# problem with nvidia drivers - split screen

## AdamM

Hey,

I just installed Gentoo on a new notebook, Acer Extensa 5635, with GeForce 105M graphic card. xorg works perfectly fine when using nv driver, but everything breaks after switching to nvidia - xserver starts, but is split into 6 parts:

http://wstaw.org/images/free/2009/09/25/5e51a52a5098bfcd915c8b96075ccd.jpeg

Here are my xorg.conf and xorg log:

http://dodecki.net/xorg.conf

http://dodecki.net/Xorg.0.log  (this one is rather long, because I enabled modes debug and it seems the greates acceptable mode is 640x480)

Do you have any clue?

----------

## krinn

the driver cannot validate any modes for your screen. 

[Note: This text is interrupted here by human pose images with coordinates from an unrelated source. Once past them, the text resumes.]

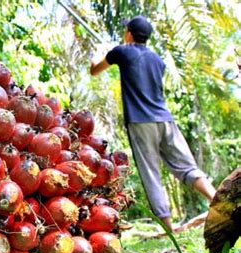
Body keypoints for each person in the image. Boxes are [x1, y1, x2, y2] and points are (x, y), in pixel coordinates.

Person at [89, 15, 217, 232]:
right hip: (165, 120)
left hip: (141, 122)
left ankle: (169, 230)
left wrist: (100, 51)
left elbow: (94, 70)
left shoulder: (121, 51)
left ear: (129, 33)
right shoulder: (158, 60)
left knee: (151, 173)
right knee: (187, 167)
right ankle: (218, 200)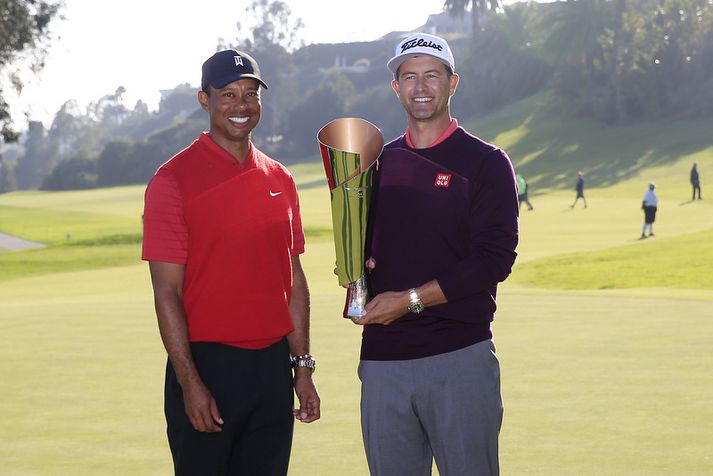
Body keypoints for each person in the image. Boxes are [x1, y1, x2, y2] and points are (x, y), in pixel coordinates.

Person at [141, 49, 320, 475]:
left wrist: (302, 368)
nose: (241, 105)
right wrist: (190, 382)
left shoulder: (281, 178)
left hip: (272, 371)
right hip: (209, 368)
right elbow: (166, 293)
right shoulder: (172, 181)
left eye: (250, 94)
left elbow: (292, 281)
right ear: (205, 100)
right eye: (228, 94)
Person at [353, 33, 519, 476]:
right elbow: (367, 253)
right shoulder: (376, 164)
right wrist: (356, 273)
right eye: (409, 76)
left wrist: (409, 301)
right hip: (383, 362)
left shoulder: (485, 162)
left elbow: (494, 259)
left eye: (431, 75)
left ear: (452, 83)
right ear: (396, 88)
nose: (420, 86)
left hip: (458, 356)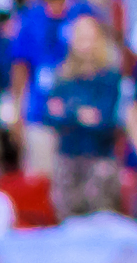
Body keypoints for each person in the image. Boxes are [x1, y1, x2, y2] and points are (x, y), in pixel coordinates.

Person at [45, 14, 123, 217]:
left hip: (99, 160)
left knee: (100, 217)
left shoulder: (110, 78)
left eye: (90, 37)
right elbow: (51, 116)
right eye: (80, 37)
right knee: (66, 217)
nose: (85, 43)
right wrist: (80, 114)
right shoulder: (62, 78)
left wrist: (68, 111)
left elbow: (104, 120)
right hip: (67, 158)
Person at [9, 0, 98, 178]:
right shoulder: (31, 17)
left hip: (78, 122)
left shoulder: (83, 11)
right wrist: (17, 116)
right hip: (40, 116)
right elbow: (20, 70)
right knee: (41, 182)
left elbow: (100, 57)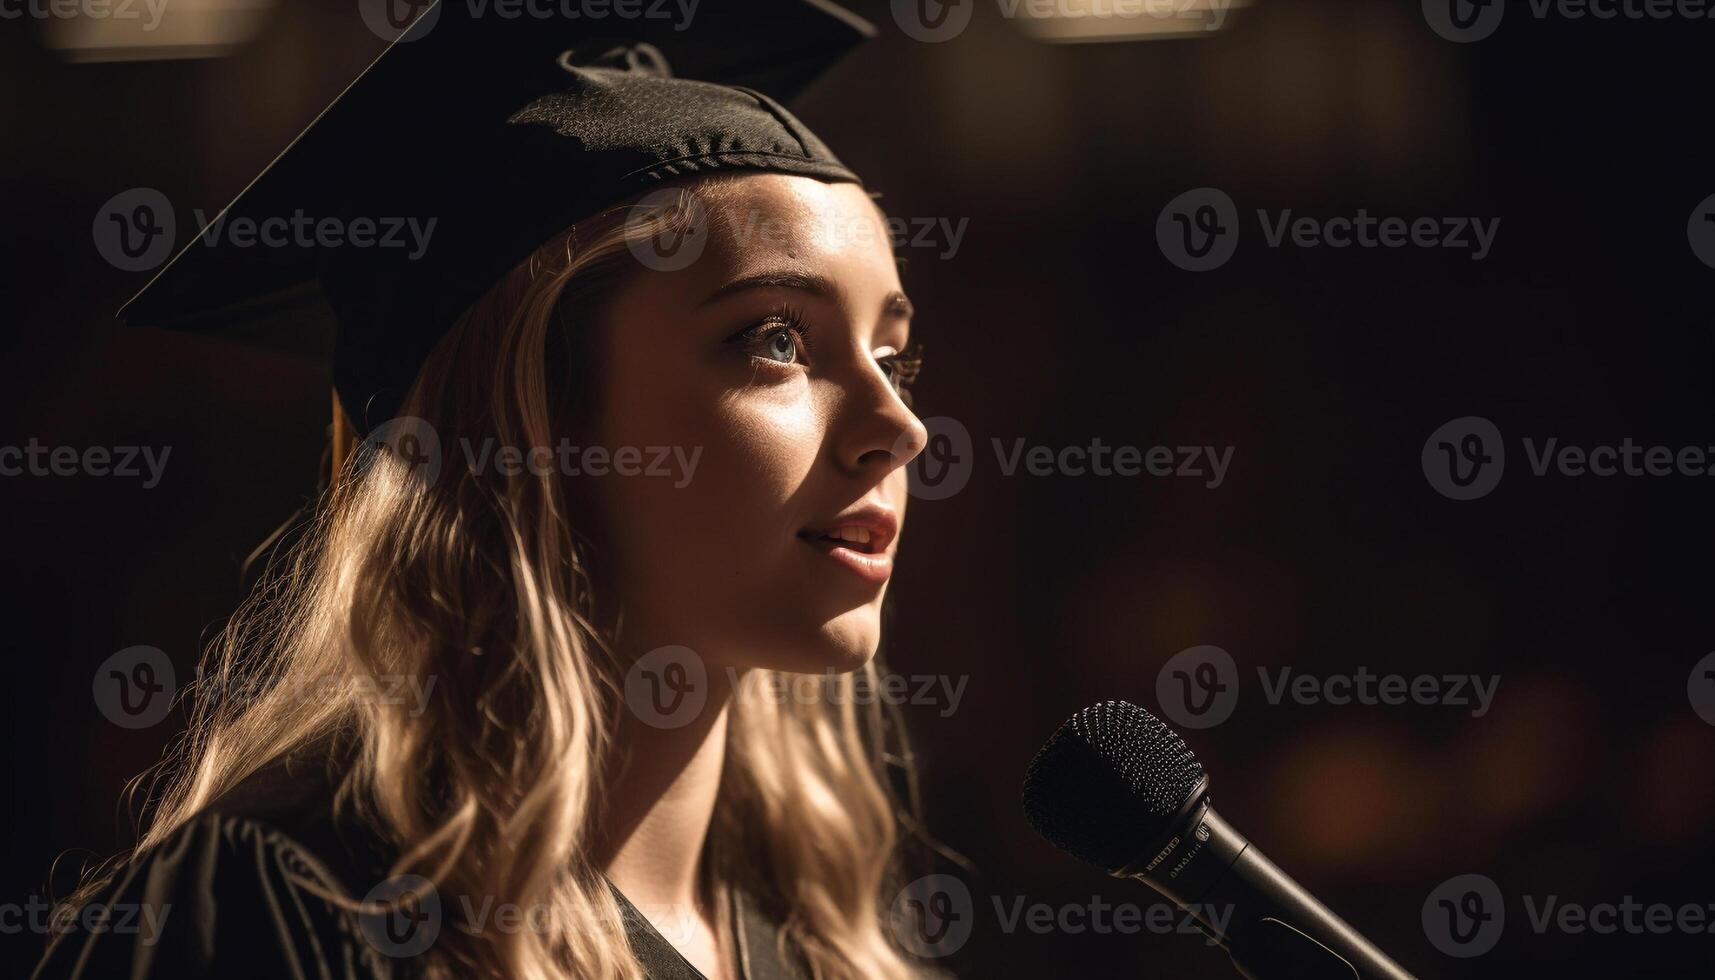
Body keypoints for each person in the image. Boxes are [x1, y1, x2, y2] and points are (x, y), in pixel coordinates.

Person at [35, 5, 939, 978]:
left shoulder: (820, 932)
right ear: (528, 423)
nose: (900, 427)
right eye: (777, 340)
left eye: (892, 355)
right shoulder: (280, 915)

Do you have any fb active? nvidia dislike it, also try use glx from nvidia instead of aiglx

try eselect opengl list and switch to nvidia one.

----------

## AdamM

 *krinn wrote:*   

> Do you have any fb active?

 

I doubt that, I only pass root= option to kernel

 *Quote:*   

> try eselect opengl list and switch to nvidia one.

 

as soon as kde is compiled, i'll try it

----------

## krinn

well, it could even not in use, if the fb is compile as module, udev will load it for you. Like the nvidia module, you don't have to run X for the nvidia module to be loaded, just own the module, an nvidia card and udev will do the work for you.

----------

## AdamM

i got only userspace vesa framebuffer compiled into kernel. switching to nvidia opengl didn't help.

----------